O julgamento ocorreu em maio de 2020 no âmbito do Plenário do STF sob a relatoria da Ministra Rosa Weber. Em um placar de 10×1 a MP 954 foi suspensa, o compartilhamento dos dados proibido, e o mais relevante: uma evidente sinalização do valor e importância que a proteção dos dados pessoais adquire no ordenamento jurídico brasileiro.
A devida importância que tem a proteção de dados, pois segundo Stefano Rodotà trata-se de “um conjunto de direitos que que configuram a cidadania do novo milênio”.
E no caso específico da atuação das empresas para adequação à LGPD. Como você viu essa evolução desde a aprovação da lei até a entrada em vigor?
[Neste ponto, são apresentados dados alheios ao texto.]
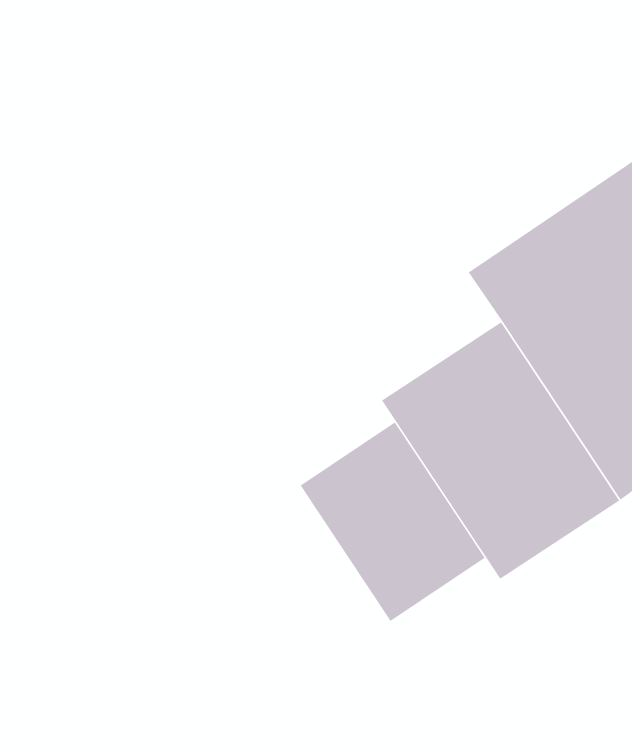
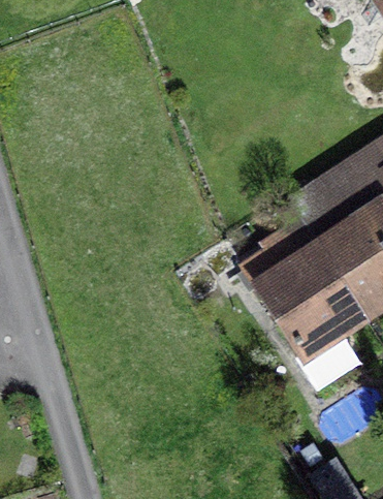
building: [300,421,486,622] -> none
Mariana Palmeira: Ao longo desse tempo, entre a publicação da lei, sua entrada em vigor, e o momento atual é possível identificar algumas diferenças nos estágios de adequação, a depender do setor, porte, orçamento e exposição às exigências internacionais.
As grandes empresas que já atuam com parceiros internacionais, ou que fazem parte de grupos internacionais, já estavam adiantadas, pois muitas estavam cumprindo as regras do GDPR. Ainda que não estivessem sujeitas ao regulamento europeu já trabalhavam dentro de programas de governança corporativa e compliance, e isso faz muita diferença.
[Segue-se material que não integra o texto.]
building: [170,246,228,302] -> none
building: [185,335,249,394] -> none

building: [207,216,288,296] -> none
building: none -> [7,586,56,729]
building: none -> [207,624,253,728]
Empresas de todos os portes mesmo sem parcerias internacionais, mas com programas de segurança da informação e algumas iniciativas na direção da governança, também tiveram mais facilidade de entender as necessidades de adequação à lei.
Empresas de setores mais regulados, como o financeiro ou setor de saúde, tendem a ter naturalmente mais familiaridade e estrutura para atender aos requisitos da LGPD.
Sem dúvida são as pequenas e médias empresas as que mais enfrentam dificuldades. Para esse grupo há inclusive a sinalização por parte da Autoridade Nacional de Proteção de Dados (ANPD) de um certo grau de redução de obrigações. Faz parte das prioridades da agenda regulatória da ANPD a edição de procedimentos simplificados para este grupo.
Você acha que a maioria das empresas já estão preparadas?
Mariana Palmeira: As pesquisas têm indicado que não. Uma pesquisa recente (ICTS) indicou que 84% das empresas brasileiras, de um universo de 508 avaliadas, não estão prontas. No entanto, esse atraso não aconteceu só no Brasil. Na União Europeia os índices de empresas adequadas após a entrada em vigor do GDPR também não eram altos.
Ainda há um longo caminho a ser percorrido. Há questões operacionais, questões de orçamento, e questões de mudança de cultura. A adequação à LGPD requer o compromisso de todos os envolvidos, é trabalho de construção coletiva e isso leva tempo.